When she started HBOT all medications except analgetics had been cut off by her physician as non-effective and no other treatment was suggested. HBOT became her “last resource.”

HBOT was administered daily in a monoplace hyperbaric oxygen chamber at a pressure of 2.5 ATA for 90 minutes. In parallel electrical stimulation was applied to both gluteus muscles for 30 minutes three times a week to stimulate muscle work and improve deep wound draining.
After an initial course of 20 sessions the smallest of three wounds closed and there was no more in duration in perianal area. The first significant sign of improvement in pain and less discharge occurred after 28 hyperbaric sessions. After 44 sessions the second wound healed completely and the last third wound closed by the end of session 67 . No side effects of therapy was noted.

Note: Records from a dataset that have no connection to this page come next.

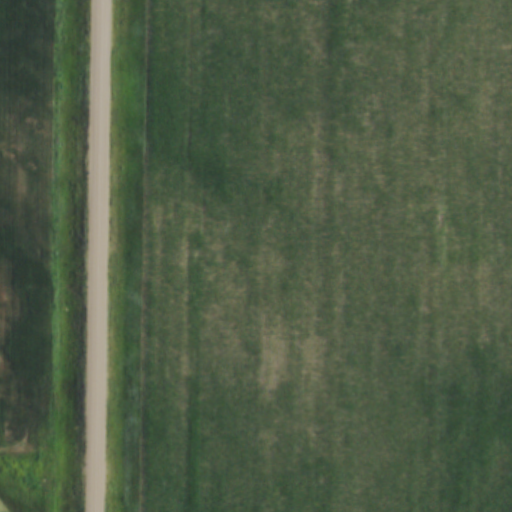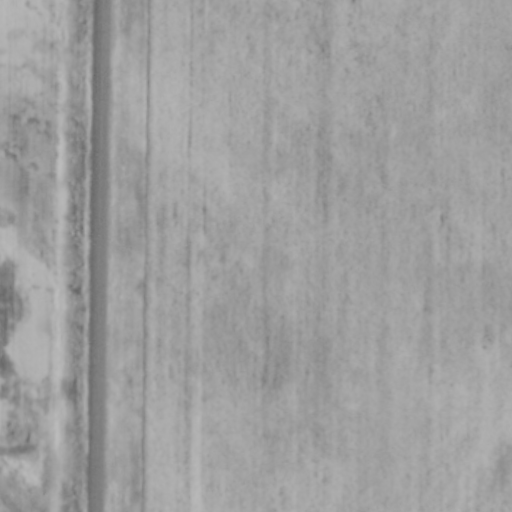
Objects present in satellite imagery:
road: (99, 256)
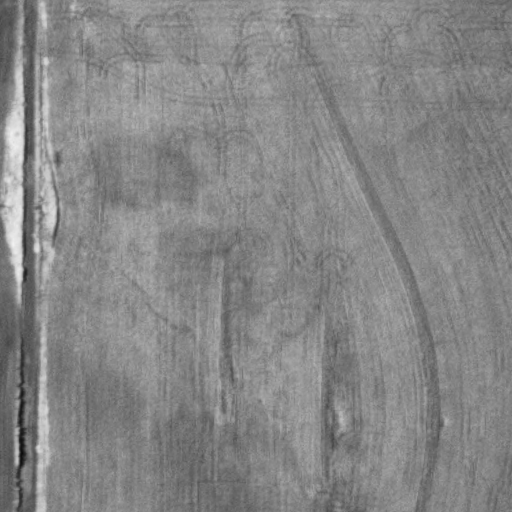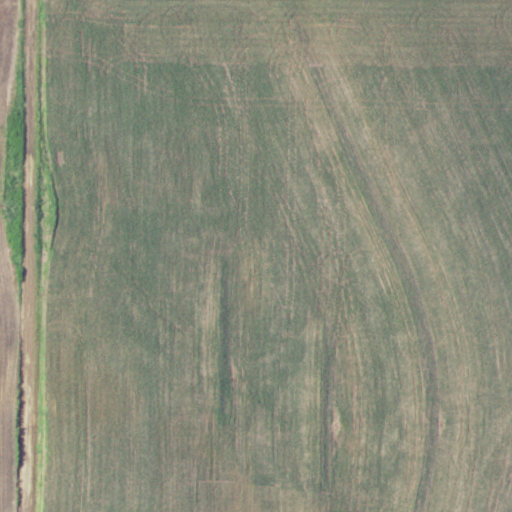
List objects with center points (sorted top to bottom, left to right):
road: (33, 256)
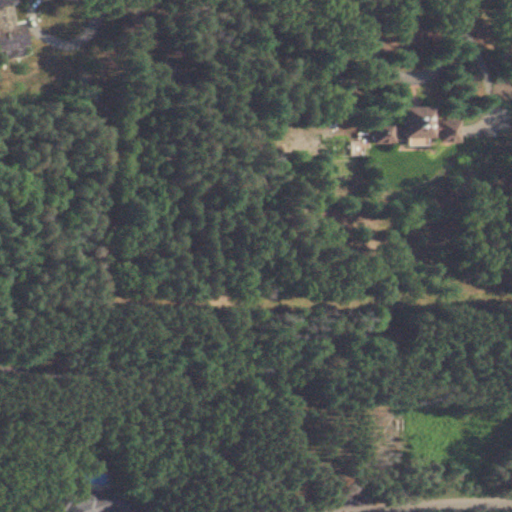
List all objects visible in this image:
road: (229, 6)
building: (12, 32)
road: (413, 71)
road: (482, 87)
building: (407, 129)
road: (423, 499)
building: (85, 500)
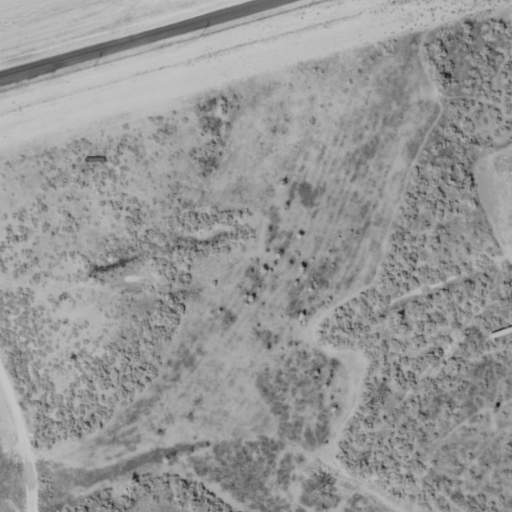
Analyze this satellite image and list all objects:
road: (124, 34)
river: (375, 255)
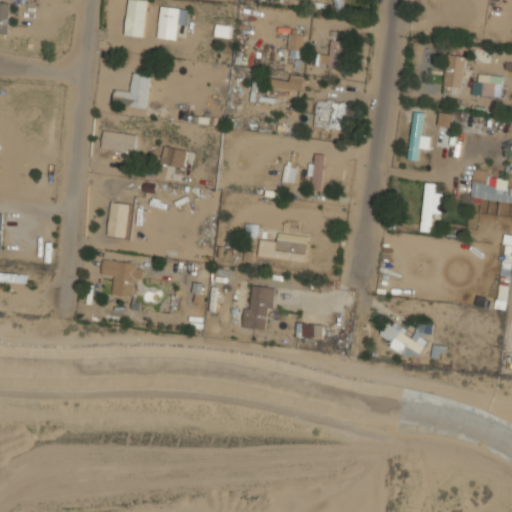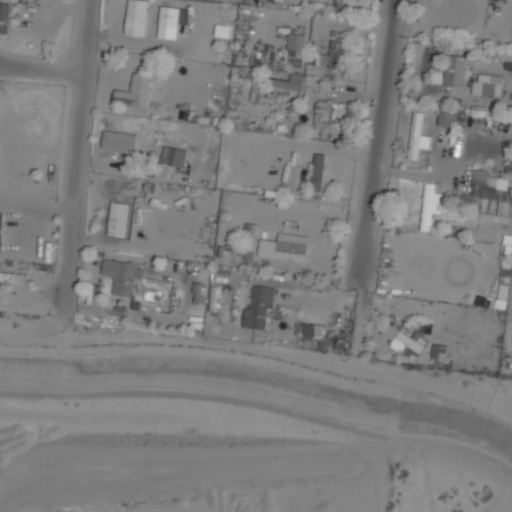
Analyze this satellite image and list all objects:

At the end of the therapy course, which included 35 sessions of electrical stimulation as well as application of topical hydrogel dressing, we confirmed closure of all perianal lesions, significant improvement in quality of life presented with PCDI from 13 to 4. She was pain free and stopped with analgetics after 3 years of daily usage. She is able to work full time sedentary job and has recently been promoted.

At three months follow-up all wounds remain closed.

Conclusion: Hyperbaric oxygen therapy used in conjunction with electrical stimulation provided an effective treatment for severe perianal ulcerative colitis.